Most Canadians dislike Trump — his style, his rhetoric, and his policies — but the reality is that he wields immense economic power. The United States accounts for nearly 25% of global GDP. Meanwhile, Ontario, Canada’s most populous province, has productivity levels comparable to Alabama, one of the poorest U.S. states. Under these conditions, Canada is in no position to win a trade war with its largest trading partner.

Contrary to what many believe, Trump is not economically reckless. His first term saw significant economic growth in the U.S., and it is likely that his policies will drive further expansion. He may impose tariffs on select industries, but he is unlikely to target the agri-food sector. Given its slim profit margins, any tariff-related disruption could severely harm farmers, food processors, and, most importantly, consumers — within days. However, Trump will undoubtedly use tariffs as a strategic weapon wherever he sees fit.

Canada must brace for this reality. What is truly concerning is that, despite typically benefiting from a strong U.S. economy, Canada is currently missing out due to its own productivity challenges.
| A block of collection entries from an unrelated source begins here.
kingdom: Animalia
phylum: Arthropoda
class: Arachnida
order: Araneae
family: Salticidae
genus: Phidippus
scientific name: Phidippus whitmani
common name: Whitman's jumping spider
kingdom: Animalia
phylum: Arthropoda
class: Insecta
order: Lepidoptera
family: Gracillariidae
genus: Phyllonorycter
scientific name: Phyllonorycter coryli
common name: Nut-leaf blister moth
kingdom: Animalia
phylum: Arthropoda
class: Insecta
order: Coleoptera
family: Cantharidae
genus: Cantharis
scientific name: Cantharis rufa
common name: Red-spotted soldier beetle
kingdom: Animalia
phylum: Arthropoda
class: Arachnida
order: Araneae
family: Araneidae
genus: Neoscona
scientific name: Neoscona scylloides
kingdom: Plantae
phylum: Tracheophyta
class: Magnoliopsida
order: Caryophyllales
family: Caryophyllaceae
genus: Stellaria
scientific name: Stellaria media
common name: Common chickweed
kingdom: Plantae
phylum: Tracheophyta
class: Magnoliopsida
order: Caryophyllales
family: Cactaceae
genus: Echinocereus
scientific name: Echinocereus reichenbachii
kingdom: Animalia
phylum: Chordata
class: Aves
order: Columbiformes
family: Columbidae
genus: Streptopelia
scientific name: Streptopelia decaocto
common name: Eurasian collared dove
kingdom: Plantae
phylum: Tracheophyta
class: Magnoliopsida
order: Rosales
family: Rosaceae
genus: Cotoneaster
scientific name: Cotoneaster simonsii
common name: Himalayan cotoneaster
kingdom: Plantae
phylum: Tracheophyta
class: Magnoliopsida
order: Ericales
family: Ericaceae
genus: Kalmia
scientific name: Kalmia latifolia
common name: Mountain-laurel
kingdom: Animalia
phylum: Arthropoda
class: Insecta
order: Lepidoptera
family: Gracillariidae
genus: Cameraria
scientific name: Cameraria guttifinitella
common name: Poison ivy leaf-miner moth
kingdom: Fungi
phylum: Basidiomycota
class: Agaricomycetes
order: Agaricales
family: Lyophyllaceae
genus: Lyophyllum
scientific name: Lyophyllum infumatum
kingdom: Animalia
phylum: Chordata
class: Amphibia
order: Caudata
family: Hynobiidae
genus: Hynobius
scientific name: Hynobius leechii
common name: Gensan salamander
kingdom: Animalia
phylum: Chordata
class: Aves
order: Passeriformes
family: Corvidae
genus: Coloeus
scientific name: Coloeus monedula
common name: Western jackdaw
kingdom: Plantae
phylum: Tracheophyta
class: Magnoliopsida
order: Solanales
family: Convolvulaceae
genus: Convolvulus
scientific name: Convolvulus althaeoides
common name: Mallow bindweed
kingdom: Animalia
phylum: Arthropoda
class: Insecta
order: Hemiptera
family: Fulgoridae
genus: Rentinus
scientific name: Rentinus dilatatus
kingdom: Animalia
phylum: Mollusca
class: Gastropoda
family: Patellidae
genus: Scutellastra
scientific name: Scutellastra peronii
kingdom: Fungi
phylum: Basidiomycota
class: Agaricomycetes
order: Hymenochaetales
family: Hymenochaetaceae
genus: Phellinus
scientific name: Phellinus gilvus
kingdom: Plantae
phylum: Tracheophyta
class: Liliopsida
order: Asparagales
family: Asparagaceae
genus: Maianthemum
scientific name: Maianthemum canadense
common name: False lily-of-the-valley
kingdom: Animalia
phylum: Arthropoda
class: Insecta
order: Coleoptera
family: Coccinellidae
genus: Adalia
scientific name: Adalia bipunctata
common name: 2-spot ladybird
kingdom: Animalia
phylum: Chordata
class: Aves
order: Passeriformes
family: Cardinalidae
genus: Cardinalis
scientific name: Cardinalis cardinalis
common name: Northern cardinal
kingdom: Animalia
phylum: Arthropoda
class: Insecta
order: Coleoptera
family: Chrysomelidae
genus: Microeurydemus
With little economic growth to speak of, Canada is not positioned to capitalize on American prosperity.

If we are serious about economic resilience, we must address domestic inefficiencies, starting with supply management and interprovincial trade barriers. Until then, expect more talk, little action, and a continued uphill battle against protectionism on both sides of the border.

— Dr. Sylvain Charlebois is the Director of the Agri-Food Analytics Lab at Dalhousie University and co-host of The Food Professor Podcast.